俺としては、むしろ目を瞑って聞いて欲しいくらいあるのに。
「……えっと、昨日は主人公のマオが仲間のスティルを庇って、谷底に落ちた所まで話しましたね。では、今日はその続きから」
仲本聡志の声による、「前回までのあらすじ」に皆の表情が一気に目の色が変わる。そして、俺は次の瞬間、喉を大いに震わせるのだ。いや、もしかしたら震えているのは心の方かもしれない。
なんて、臭い事を考えながら。
『マオ。
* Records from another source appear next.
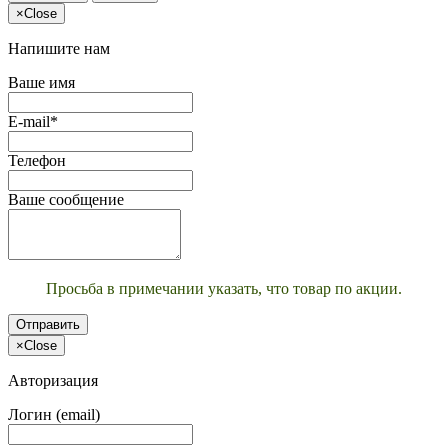
×
Close
Напишите нам
Ваше имя
E-mail*
Телефон
Ваше сообщение
Просьба в примечании указать, что товар по акции.
Отправить
×
Close
Авторизация
Логин (email)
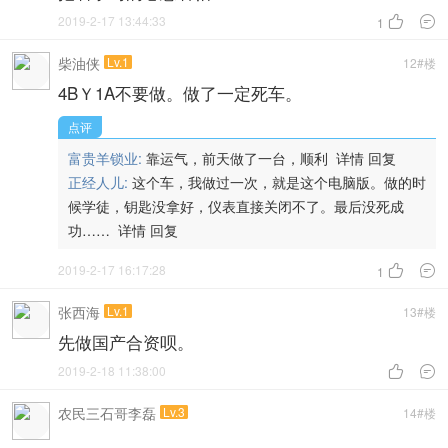
2019-2-17 13:44:33


1
柴油侠
Lv.1
12#楼
4BＹ1A不要做。做了一定死车。
点评
富贵羊锁业:
靠运气，前天做了一台，顺利
详情
回复
正经人儿:
这个车，我做过一次，就是这个电脑版。做的时
候学徒，钥匙没拿好，仪表直接关闭不了。最后没死成
功……
详情
回复
2019-2-17 16:17:28


1
张西海
Lv.1
13#楼
先做国产合资呗。
2019-2-18 11:38:00


农民三石哥李磊
Lv.3
14#楼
あんまり一人で先に行かないでくれよ?近くに居なきゃ、俺はお前を回復してやれないんだから』
仲間である、スティルの声から始まるのは、第一話の回想シーン。過去の何気ない二人の会話で交わされた一言だ。
やっぱり、緊迫した場面で区切られた話の繋ぎは、緩い日常から始まるのが良い。その方が、緩急がついて物語が締まる。
『――なぁ、マオ?』
スティルの声は、どこまでも穏やかで優しい。昨日のお話会の終わりに絶叫した声とは、似てもにつかぬ声色だ。
「っ」
「……」
「はぁっ……」
聴衆の感嘆の声が、俺の耳にゆっくりと流れ込む。特にテザー先輩は、静かだが、その実感情表現が豊かだ。
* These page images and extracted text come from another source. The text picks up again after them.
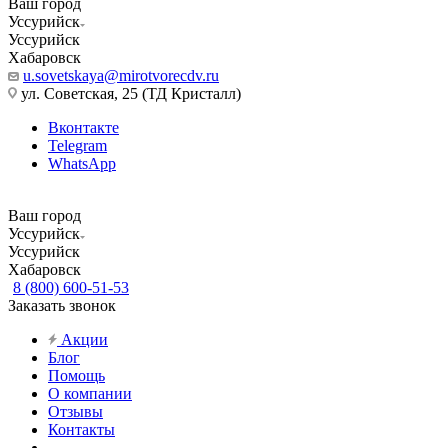
Ваш город
Уссурийск
Уссурийск
Хабаровск
u.sovetskaya@mirotvorecdv.ru
ул. Советская, 25 (ТД Кристалл)
Вконтакте
Telegram
WhatsApp
Ваш город
Уссурийск
Уссурийск
Хабаровск
8 (800) 600-51-53
Заказать звонок
Акции
Блог
Помощь
О компании
Отзывы
Контакты
...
まったく、この人の声ときたら、本当に独特だ。この人の声を聞くと、声とは、発生していない余白部分にも、感情は込められるのだと教えてくれる。
「……」
あぁ、やっぱり近くて良かったかもしれない。俺の声ではなく、聞き手の反応が微かな声で漏れ聞こえてくると、俺は更に背筋が震える程に興奮してしまうのだ。
皆、俺の声を聴いている!
そして、一気に物語は主人公視点の“現実”へ――。
『「スティル……!!」次の瞬間、俺は体中に走る痛みで目を覚ました』
聴衆であるエルフ達の感情が一気に物語の中に入り込んで来たのが分かった。
今日も俺の“お話会”は幕を開けた。労働に勤しみ、日々退屈と疲労に襲われるエルフ達に、俺は今日も“娯楽”を届ける。
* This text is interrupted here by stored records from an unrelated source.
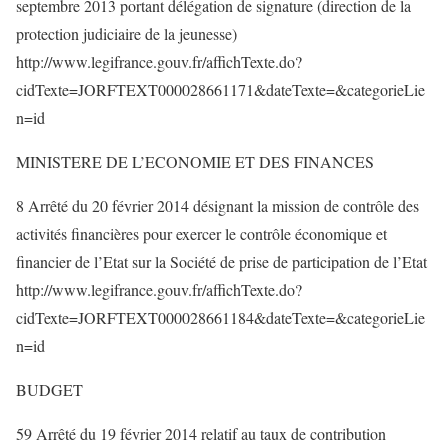
septembre 2013 portant délégation de signature (direction de la
protection judiciaire de la jeunesse)
http://www.legifrance.gouv.fr/affichTexte.do?
cidTexte=JORFTEXT000028661171&dateTexte=&categorieLie
n=id
MINISTERE DE L’ECONOMIE ET DES FINANCES
8 Arrêté du 20 février 2014 désignant la mission de contrôle des
activités financières pour exercer le contrôle économique et
financier de l’Etat sur la Société de prise de participation de l’Etat
http://www.legifrance.gouv.fr/affichTexte.do?
cidTexte=JORFTEXT000028661184&dateTexte=&categorieLie
n=id
BUDGET
59 Arrêté du 19 février 2014 relatif au taux de contribution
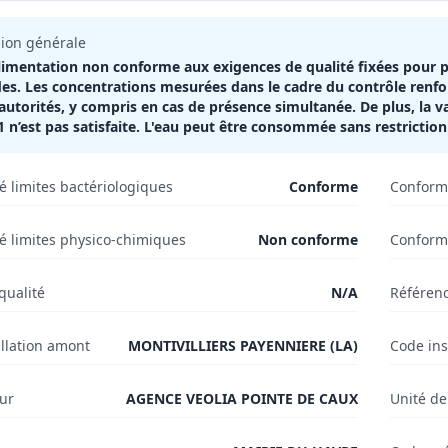
ion générale
limentation non conforme aux exigences de qualité fixées pour 
des. Les concentrations mesurées dans le cadre du contrôle renfor
 autorités, y compris en cas de présence simultanée. De plus, la va
 n’est pas satisfaite. L'eau peut être consommée sans restriction
é limites bactériologiques
Conforme
Conformi
é limites physico-chimiques
Non conforme
Conformi
qualité
N/A
Référenc
llation amont
MONTIVILLIERS PAYENNIERE (LA)
Code ins
eur
AGENCE VEOLIA POINTE DE CAUX
Unité de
それが、ここでの俺の新しい役割だ。自分で掴んだ、俺だけに出来る役割。
あの日。正確に言えば、三日前。
そして、つまりは、俺のストレスが爆発した日。
——-俺が、お前らの“退屈”をぶっ壊してやる!
あの日から、洞窟内での俺の“お話会”は始まったのだ。